Rewrite all of the data below with "Nachteil" swapped for "Schwachstelle" and nothing else changed. Leave the pictures out.

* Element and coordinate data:
■ ■ ■ ■ ■ ■ ■

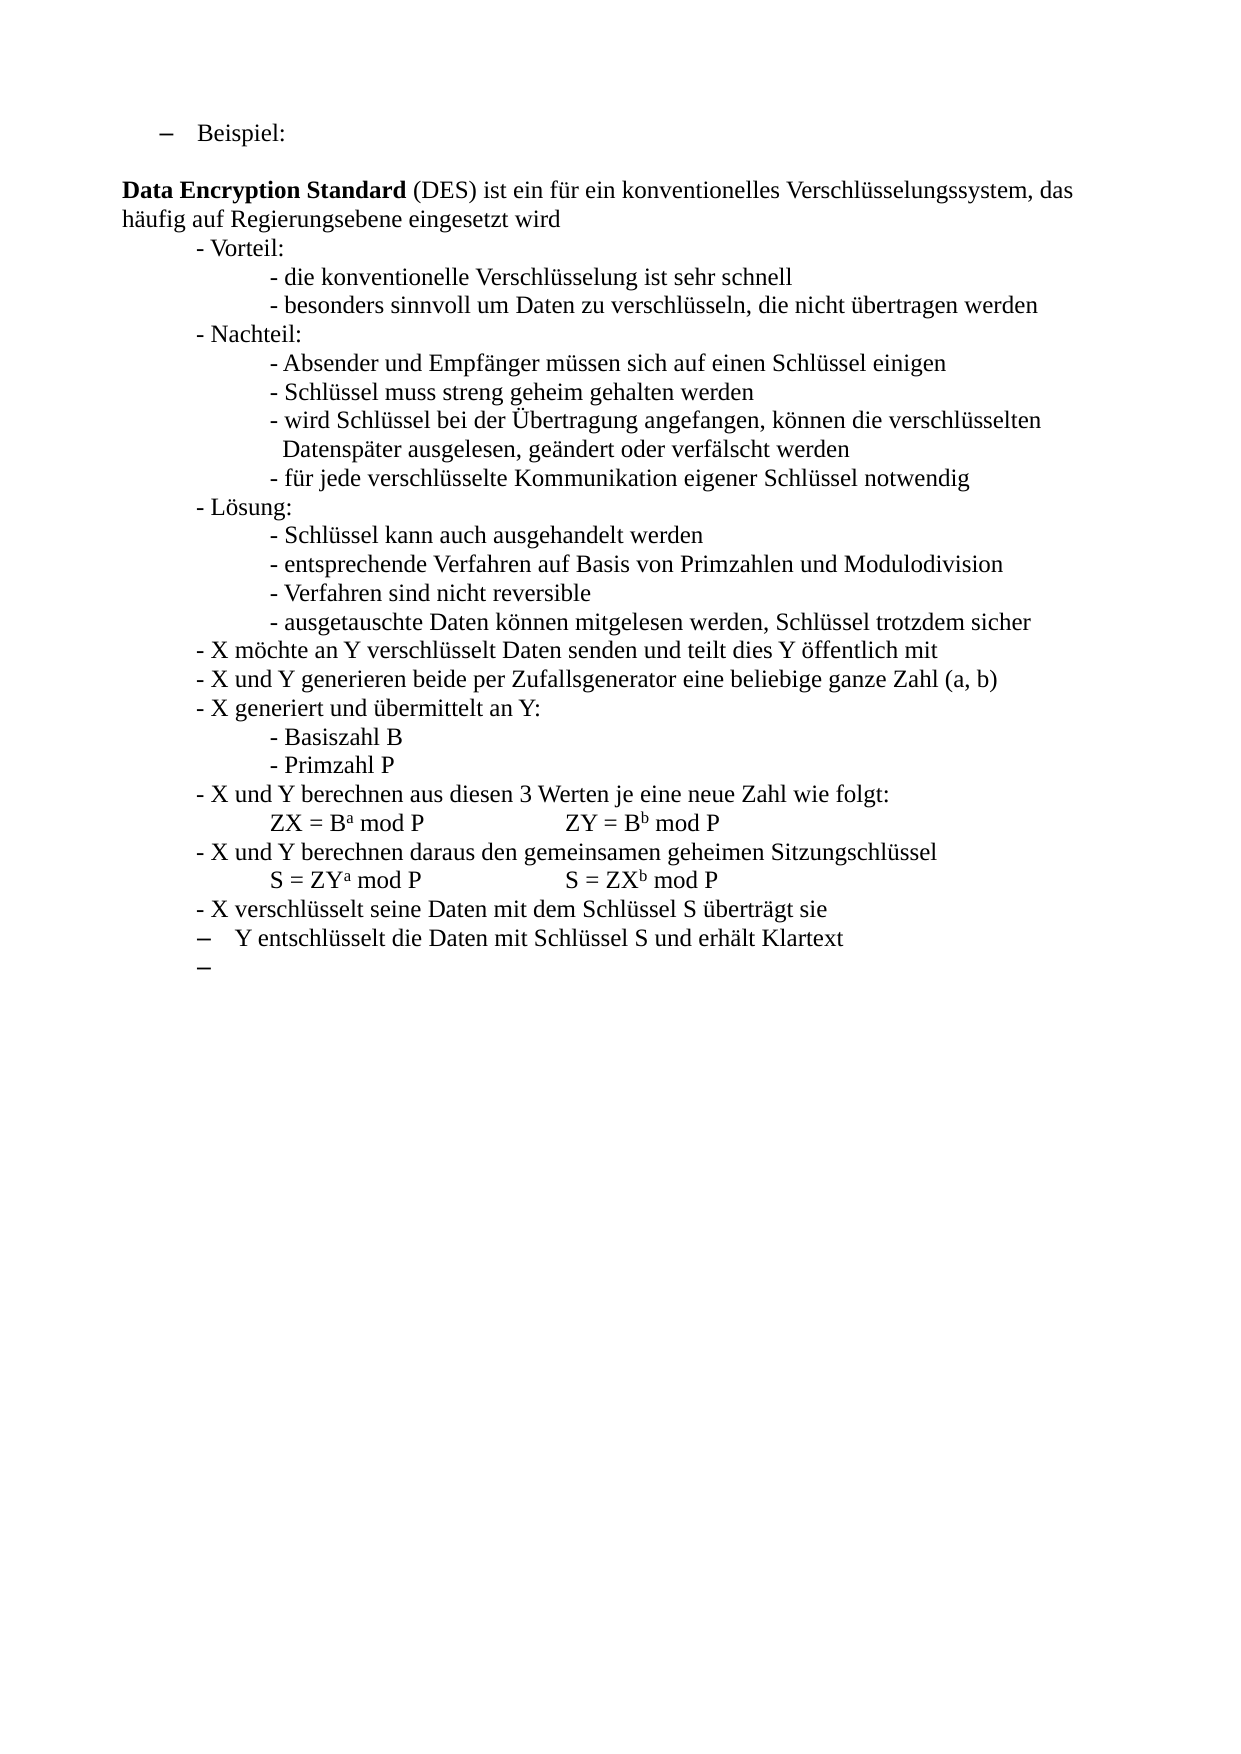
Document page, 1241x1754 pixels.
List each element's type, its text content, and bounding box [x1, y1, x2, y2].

text - besonders sinnvoll um Daten zu verschlüsseln, die nicht übertragen werden [122, 291, 1123, 319]
text - Basiszahl B [122, 722, 1123, 751]
text - Absender und Empfänger müssen sich auf einen Schlüssel einigen [122, 348, 1123, 377]
text S = ZYa mod P S = ZXb mod P [122, 866, 1123, 894]
text - die konventionelle Verschlüsselung ist sehr schnell [122, 262, 1123, 291]
text - Verfahren sind nicht reversible [122, 578, 1123, 607]
text Data Encryption Standard (DES) ist ein für ein konventionelles Verschlüsselungssystem, das häufig auf Regierungsebene eingesetzt wird [122, 176, 1123, 233]
list Y entschlüsselt die Daten mit Schlüssel S und erhält Klartext [197, 923, 1123, 952]
text - Primzahl P [122, 751, 1123, 779]
text ZX = Ba mod P ZY = Bb mod P [122, 808, 1123, 837]
text - für jede verschlüsselte Kommunikation eigener Schlüssel notwendig [122, 463, 1123, 492]
text - Lösung: [122, 492, 1123, 521]
text - ausgetauschte Daten können mitgelesen werden, Schlüssel trotzdem sicher [122, 607, 1123, 636]
text - X und Y berechnen aus diesen 3 Werten je eine neue Zahl wie folgt: [122, 779, 1123, 808]
text - X und Y berechnen daraus den gemeinsamen geheimen Sitzungschlüssel [122, 837, 1123, 866]
text - entsprechende Verfahren auf Basis von Primzahlen und Modulodivision [122, 549, 1123, 578]
text - X und Y generieren beide per Zufallsgenerator eine beliebige ganze Zahl (a, b) [122, 664, 1123, 693]
text Datenspäter ausgelesen, geändert oder verfälscht werden [122, 434, 1123, 463]
text - X möchte an Y verschlüsselt Daten senden und teilt dies Y öffentlich mit [122, 636, 1123, 664]
text - Vorteil: [122, 233, 1123, 262]
text - X generiert und übermittelt an Y: [122, 693, 1123, 722]
text - Schlüssel muss streng geheim gehalten werden [122, 377, 1123, 406]
list Beispiel: [159, 118, 1123, 147]
text - X verschlüsselt seine Daten mit dem Schlüssel S überträgt sie [122, 894, 1123, 923]
text - Schlüssel kann auch ausgehandelt werden [122, 521, 1123, 549]
text - Nachteil: [122, 319, 1123, 348]
text - wird Schlüssel bei der Übertragung angefangen, können die verschlüsselten [122, 406, 1123, 434]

■ ■ ■ ■ ■ ■ ■

* TASK SOLUTION:
Document page, 1241x1754 pixels.
List each element's type, its text content, and bounding box [x1, y1, x2, y2].

text - besonders sinnvoll um Daten zu verschlüsseln, die nicht übertragen werden [122, 291, 1123, 319]
text - Basiszahl B [122, 722, 1123, 751]
text - Absender und Empfänger müssen sich auf einen Schlüssel einigen [122, 348, 1123, 377]
text S = ZYa mod P S = ZXb mod P [122, 866, 1123, 894]
text - die konventionelle Verschlüsselung ist sehr schnell [122, 262, 1123, 291]
text - Verfahren sind nicht reversible [122, 578, 1123, 607]
text Data Encryption Standard (DES) ist ein für ein konventionelles Verschlüsselungssystem, das häufig auf Regierungsebene eingesetzt wird [122, 176, 1123, 233]
list Y entschlüsselt die Daten mit Schlüssel S und erhält Klartext [197, 923, 1123, 952]
text - Primzahl P [122, 751, 1123, 779]
text ZX = Ba mod P ZY = Bb mod P [122, 808, 1123, 837]
text - für jede verschlüsselte Kommunikation eigener Schlüssel notwendig [122, 463, 1123, 492]
text - Lösung: [122, 492, 1123, 521]
text - ausgetauschte Daten können mitgelesen werden, Schlüssel trotzdem sicher [122, 607, 1123, 636]
text - X und Y berechnen aus diesen 3 Werten je eine neue Zahl wie folgt: [122, 779, 1123, 808]
text - X und Y berechnen daraus den gemeinsamen geheimen Sitzungschlüssel [122, 837, 1123, 866]
text - entsprechende Verfahren auf Basis von Primzahlen und Modulodivision [122, 549, 1123, 578]
text - X und Y generieren beide per Zufallsgenerator eine beliebige ganze Zahl (a, b) [122, 664, 1123, 693]
text Datenspäter ausgelesen, geändert oder verfälscht werden [122, 434, 1123, 463]
text - X möchte an Y verschlüsselt Daten senden und teilt dies Y öffentlich mit [122, 636, 1123, 664]
text - Vorteil: [122, 233, 1123, 262]
text - X generiert und übermittelt an Y: [122, 693, 1123, 722]
text - Schlüssel muss streng geheim gehalten werden [122, 377, 1123, 406]
list Beispiel: [159, 118, 1123, 147]
text - X verschlüsselt seine Daten mit dem Schlüssel S überträgt sie [122, 894, 1123, 923]
text - Schlüssel kann auch ausgehandelt werden [122, 521, 1123, 549]
text - Schwachstelle: [122, 319, 1123, 348]
text - wird Schlüssel bei der Übertragung angefangen, können die verschlüsselten [122, 406, 1123, 434]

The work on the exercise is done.